As the disappointed sellout crowd filed out of Staples Center Sunday afternoon there were a lot of “good-byes” and chatter about the prospects for next season.
The Lakers hadn’t lost their first round playoff series to the Phoenix Suns but faced a 3-1 deficit in the best-of-seven test with the next game scheduled for Phoenix.
The 113-100 loss clearly illustrated why the Suns were the No. 2 seed in the Western Conference and the Lakers No. 7. The Suns have a far superior roster.
The Lakers chose to play at a fast tempo, which is the Suns’ game, and didn’t have the manpower to keep up.
The Lakers have had a problem all season containing the opponent’s point guard. It was such a problem that Coach Phil Jackson recently removed Smush Parker from the starting lineup. But the replacement, Jordan Farmar, is a rookie with offensive skills but is weak defensively.
So it was no surprise that basketball’s premier point guard, Steve Nash, drove through the Laker defense at will.
Nash, the two-time MVP of the NBA, had a career high 23 assists – one shy of the NBA playoff record shared by Magic Johnson and John Stockton.
Nash controlled the tempo and got his teammates easy shots, and even 31 points by Kobe Bryant couldn’t keep the Lakers close.
So what do the Lakers do? They clearly need a talent upgrade.
The name circulating in the pressroom was Kevin Garnett, whose considerable talent is being wasted on a poor Minnesota team.
Garnett has honored his contract and not sought a trade through several disappointing seasons. But he was extremely disappointed this season when the Timberwolves failed in an effort to trade for guard Allen Iverson.

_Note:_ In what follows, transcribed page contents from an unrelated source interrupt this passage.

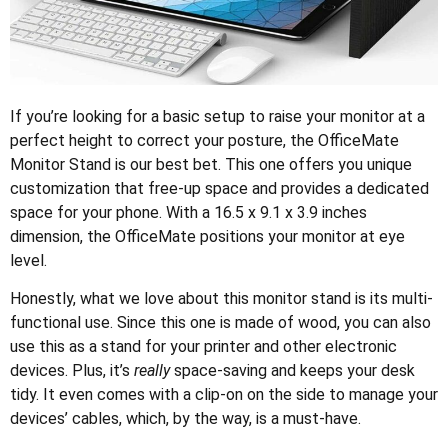
If you’re looking for a basic setup to raise your monitor at a
perfect height to correct your posture, the OfficeMate
Monitor Stand is our best bet. This one offers you unique
customization that free-up space and provides a dedicated
space for your phone. With a 16.5 x 9.1 x 3.9 inches
dimension, the OfficeMate positions your monitor at eye
level.
Honestly, what we love about this monitor stand is its multi-
functional use. Since this one is made of wood, you can also
use this as a stand for your printer and other electronic
devices. Plus, it’s
really
space-saving and keeps your desk
tidy. It even comes with a clip-on on the side to manage your
devices’ cables, which, by the way, is a must-have.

The story is told of the Timberwolves’ owner having a private plane standing by to bring Iverson to Minnesota. Instead, Iverson was sent by Philadelphia to Denver.
Garnett owns a home in Malibu, and it’s being suggested that Bryant should visit there often this summer. Perhaps he could convince the 6-foot-9 Garnett to force a trade to the Lakers. That would give them another star player and Bryant wouldn’t have to try for 50 points a game, something he did regularly late in the season. Beyond that, the Lakers will have $20 million to spend on free agents, a far greater number than last summer. However, the players they hoped would be available – LeBron James, Amare Stoudemire and Yao Ming – all removed themselves from the market by signing new contracts with their original teams.